• **What needs to be done**
Where a line of the records contains the word "none", show that line.

• **Information**
*** Block opens ***

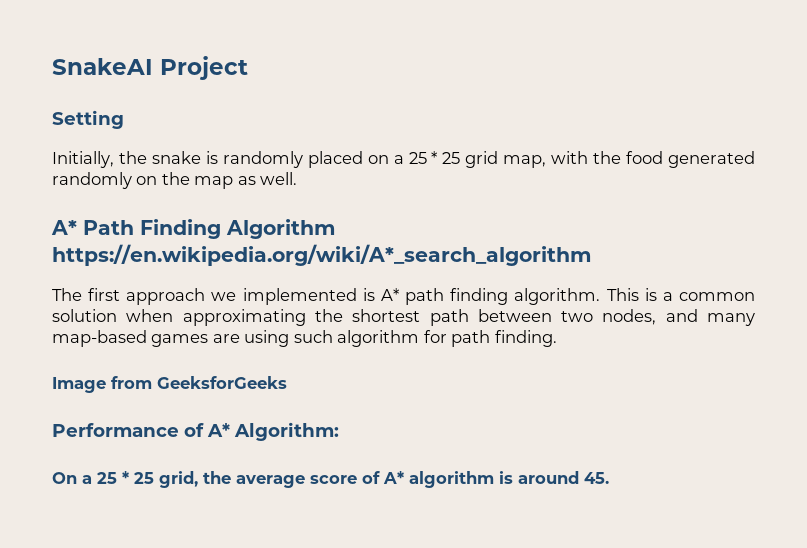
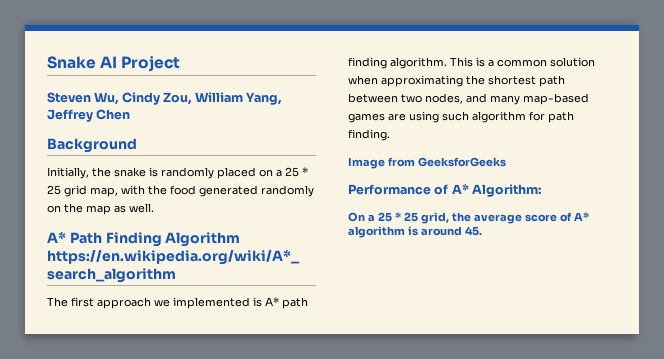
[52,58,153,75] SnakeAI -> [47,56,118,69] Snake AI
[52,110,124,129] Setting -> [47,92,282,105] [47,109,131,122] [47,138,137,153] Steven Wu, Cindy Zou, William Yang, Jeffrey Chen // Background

*** Block closes ***
*** Block opens ***

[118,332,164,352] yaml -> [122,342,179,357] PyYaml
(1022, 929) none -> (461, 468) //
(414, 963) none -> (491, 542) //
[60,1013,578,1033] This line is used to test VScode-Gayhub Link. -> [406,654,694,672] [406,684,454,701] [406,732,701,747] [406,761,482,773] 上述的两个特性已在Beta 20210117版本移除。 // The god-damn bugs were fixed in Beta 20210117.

*** Block closes ***

• **Written answer**
(1022, 929) none -> (461, 468) //
(414, 963) none -> (491, 542) //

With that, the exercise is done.